Tuesday 25 September 2012

Dashing away with the smoothing iron

In this un-retouched photo
you see the truth behind my useful or beautiful facade.

I am indebted to Mise for her exposé
on clothes airing, which has gone global.
Even at this late stage in my domestic career
I am refining my approach to drying, airing and ironing clothes
by collating the advice of her worldwide readers.

I now have damp shirts hanging on hangers 
from the original Edwardian airer, 
which we moved from the kitchen
where it previously hung over the stove.
The boiler, lacking much of its carapace,
wastes most of its useful heat in the downstairs loo
(not shown - I know where to draw the line)
 and is smothered with wet towels.
The fancy iron is held together with parcel tape,
because I dropped it when trying to descale it
at the Belfast sink, also not seen.
It is ready for action if the creases do not drop out.
The sun is not shining, but it might at any minute
as we are experience scattered showers.
The washing line outside the window
is still supporting luxuriant creepers
and so is of no practical use in this process.

I haven't tried drying clothes on lavender bushes,
so might for the sake of completeness,
dash out with a sock or two
in the next sunny spell.

As a final option to consider,
The Other Son came back from Japan
with shirts individually laundered, folded, wrapped
and labelled like this:

Hakuyosha clean living,
for a cleaner, more comfortable living,
Hakuyosha is extending its
'Clean Living' circle
over the world.

Contact details on request.


  1. That room looks remarkably similar to my bedroom.

    Once the monsoon starts in earnest our dhobi returns my laundry always smelling a little damp around the edges - the clothes are also far from dry..

    But following your lead, I shall insist that the staff drape my smalls over the jasmine bushes on our parade ground..

  2. I used one of those Kitchen Maid clothes airers today...... and one of those fancy irons. At the house where said iron resides, it is referred to as "The Titanic".
    Here, however, someone had the really good idea when the house was modernised, to put a small radiator in the airing cupboard so stuff dries overnight. Whoever he was deserves a medal.

  3. Having peered closely at the image, I am much in envy of the window, the door, and, in particular, the original Edwardian airer.

    What I do with shirts is tumble-dry them for 3 minutes to remove the creases, then hang them on hangers, where they stay uncreased. Most other things can go straight to the hanger. I cannot hope to compete with Hakuyosha.

  4. I'd send it all to Japan if I were you - it would save you a lot of hassle ...

    Pomona x

  5. My dear departed Dad used to sing that song.
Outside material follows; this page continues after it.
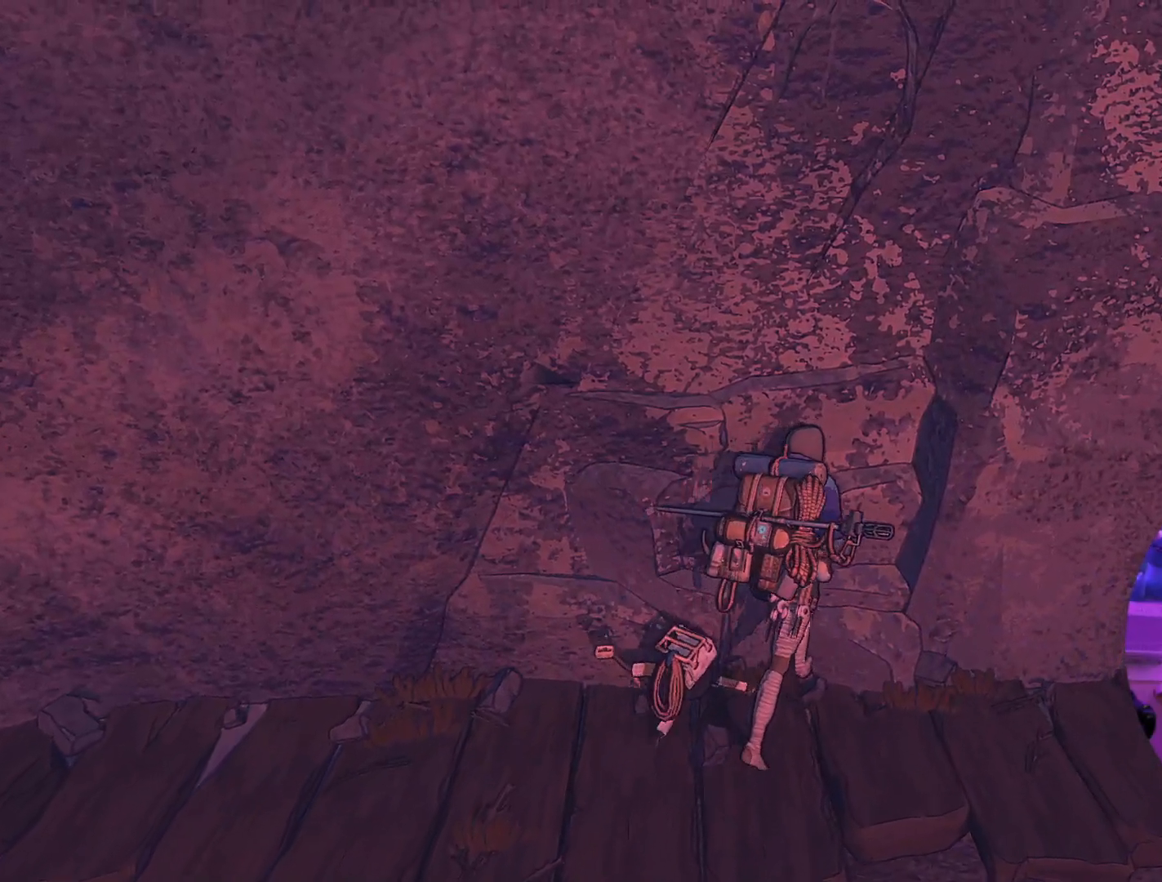
{"buttons": [], "left_stick": "up-right", "right_stick": "center", "events": [[250, "X", "down"], [333, "X", "up"], [450, "left_stick", "up-right"]]}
With gestures.

  6. Definitely useful. How do Americans get away without ironing? I've never understood it. Different materials?

  7. I can get a whole load of laundry on this IKEA drying rack:

    It's only cold for about 30 days here in Houston, and it's often very humid, so I usually hang everything under a ceiling fan. "Ironing" has been on my to-do list for 3 weeks now. I am going to give Mise's 3-minutes in the dryer system a go and see if it works for us!